REQUEST:
Begin with the line containing "All Products" and reproduce it and all later lines exactly, through the last line of the records. Add nothing else.

(Collection entries)
^^^^^^^^^^^^^^^^

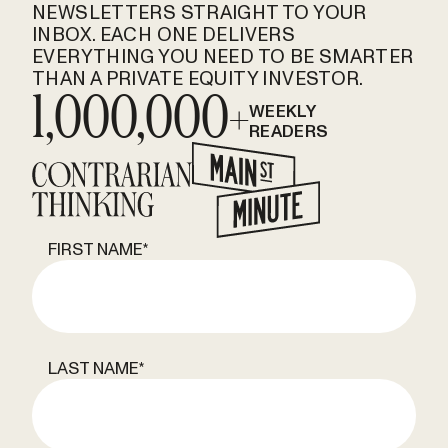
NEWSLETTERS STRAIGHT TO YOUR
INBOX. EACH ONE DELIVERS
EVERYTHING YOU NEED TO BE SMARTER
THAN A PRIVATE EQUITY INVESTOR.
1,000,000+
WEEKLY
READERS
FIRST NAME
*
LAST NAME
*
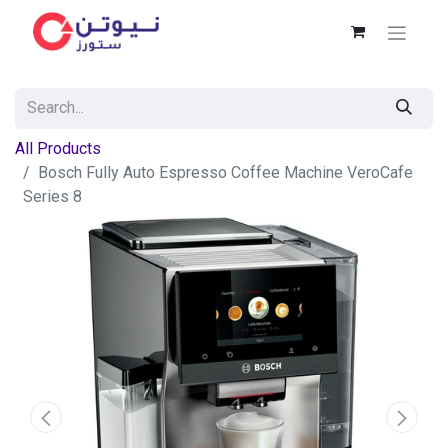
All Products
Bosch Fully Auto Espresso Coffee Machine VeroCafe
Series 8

^^^^^^^^^^^^^^^^

WRITTEN REPLY:
All Products
Bosch Fully Auto Espresso Coffee Machine VeroCafe
Series 8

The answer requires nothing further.